Single by 3T featuring Michael Jackson

from the album Brotherhood
- B-side: "Didn't Mean to Hurt You"; "What Will It Take"; "Tease Me";
- Released: January 11, 1996
- Recorded: 1994–1995
- Genre: Soul
- Length: 5:20 (album version); 4:10 (radio edit);
- Label: Epic; MJJ;
- Songwriter: Kenneth "Babyface" Edmonds;
- Producer: Michael Jackson

3T singles chronology
| "Tease Me" (1996) | "Why" (1996) | "I Need You" (1996) |

Michael Jackson singles chronology
| "Earth Song" (1995) | "Why" (1996) | "They Don't Care About Us" (1996) |

Music video
- "Why" on YouTube

= Why (3T song) =

1996 single by 3T

"Why" is a song by American R&B group 3T featuring their uncle Michael Jackson. It was written by Kenneth "Babyface" Edmonds. Jackson also produced it. The song was released as the fourth single from the group's debut album, Brotherhood (1995). "Why" was well received on European and Asian music charts.

==Critical reception==
British magazine Music Week rated the song five out of five, adding, "This smoochy soul ballad bringing together the family is a dead cert for the top three, with the older Jackson's vocals making it possible number one material."

==Music video==
A music video was produced to promote the single, featuring 3T and Jackson.
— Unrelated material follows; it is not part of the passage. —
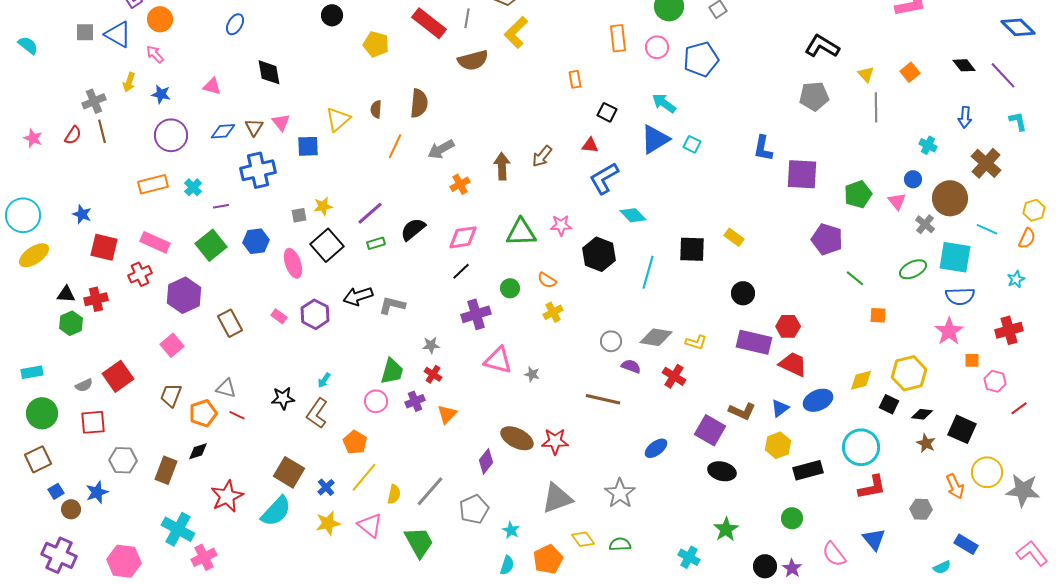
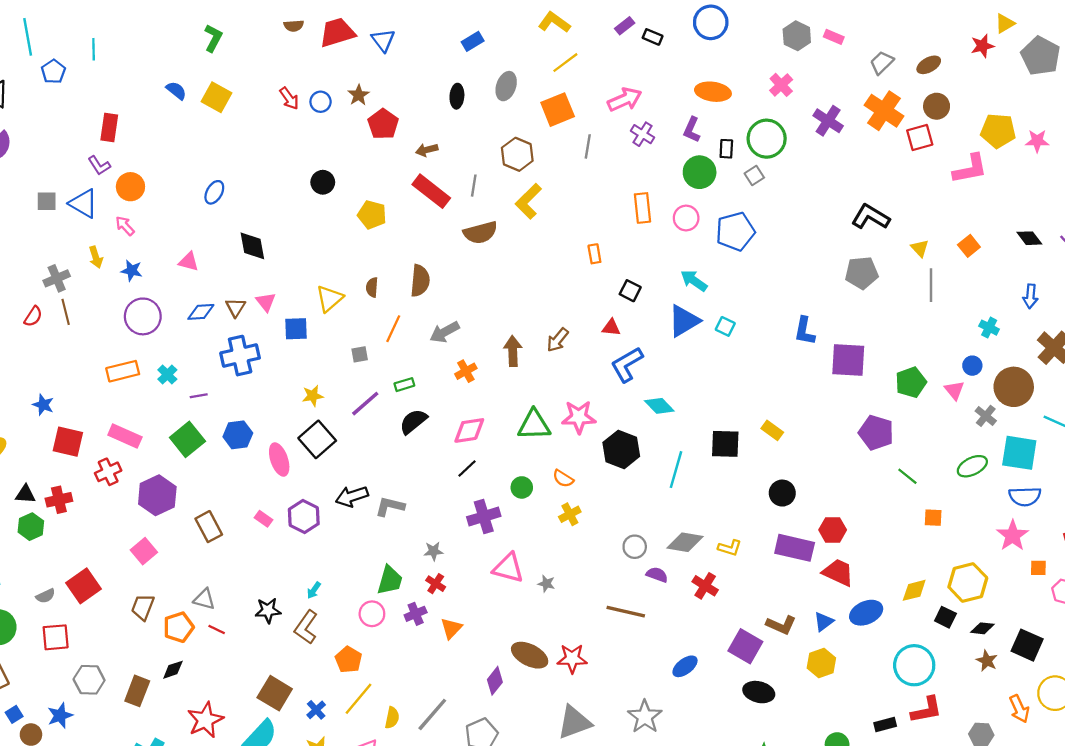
yellow arrow: (129, 82) -> (96, 257), turned -36
gray square: (299, 215) -> (360, 354), moved
pink star: (561, 225) -> (579, 417), size x1.4
green rectangle: (376, 243) -> (404, 385), moved
black rectangle: (808, 470) -> (885, 724), moved, size x0.7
It is shot in black-and-white and was also released on the Michael Jackson box set, Michael Jackson's Vision.

==Track listing==
- CD single
1. "Why" (radio edit) – 4:10
2. "Didn't Mean to Hurt You" ('96) – 4:30

- CD single #2
3. "Why" (radio edit) – 4:10
4. "Tease Me" (single edit) – 4:25

- CD maxi
5. "Why" (radio edit) – 4:10
6. "Tease Me" (single edit) – 4:25
7. "Didn't Mean to Hurt You" – 5:45
8. "What Will It Take" – 5:16

- CD maxi #2
9. "Why" (album version) – 5:28
10. "Tease Me" (Todd Terry's Tease club mix) – 6:49
11. "Tease Me" (Todd Terry's TNT Tease dub) – 6:11
12. "Tease Me" (acapella) – 4:40

==Charts==

===Weekly charts===

| Chart (1996) | Peak position |
|---|---|
| Australia (ARIA) | 46 |
| Austria (Ö3 Austria Top 40) | 21 |
| Belgium (Ultratop 50 Flanders) | 19 |
| Belgium (Ultratop 50 Wallonia) | 10 |
| Benelux Airplay (Music & Media) | 6 |
| Europe (Eurochart Hot 100) | 14 |
| Europe (European AC Radio) | 2 |
| Europe (European Dance Radio) | 1 |
| Europe (European Hit Radio) | 5 |
| Europe (Atlantic Crossovers) | 2 |
| France (SNEP) | 9 |
| France Airplay (SNEP) | 6 |
| Germany (GfK) | 29 |
| GSA Airplay (Music & Media) | 6 |
| Hungary (Mahasz) | 8 |
| Iceland (Íslenski Listinn Topp 40) | 27 |
| Ireland (IRMA) | 14 |
| Latvia (Latvijas Top 20) | 13 |
| Netherlands (Dutch Top 40) | 10 |
| Netherlands (Single Top 100) | 13 |
| New Zealand (Recorded Music NZ) | 9 |
| Poland (Music & Media) | 8 |
| Scandinavia Airplay (Music & Media) | 13 |
| Scotland (OCC) | 4 |
| Spain Airplay (Top 40 Radio) | 28 |
| Sweden (Sverigetopplistan) | 14 |
| Switzerland (Schweizer Hitparade) | 11 |
| UK Singles (OCC) | 2 |
| UK Airplay (Music Week) | 4 |
| UK R&B (OCC) | 1 |
| US Bubbling Under Hot 100 Singles (Billboard) | 12 |
| US Hot R&B Singles (Billboard) | 71 |

===Year-end charts===

| Chart (1996) | Position |
|---|---|
| Belgium (Ultratop 50 Wallonia) | 63 |
| Europe (Eurochart Hot 100) | 72 |
| Europe (Atlantic Crossovers) | 22 |
| France (SNEP) | 43 |
| France Airplay (SNEP) | 40 |
| Netherlands (Dutch Top 40) | 67 |
| Netherlands (Single Top 100) | 94 |
| Sweden (Topplistan) | 68 |
| UK Singles (OCC) | 70 |

==Certifications==

| Region | Certification | Certified units/sales |
| France (SNEP) | Silver | 125,000^{*} |
^{*} Sales figures based on certification alone.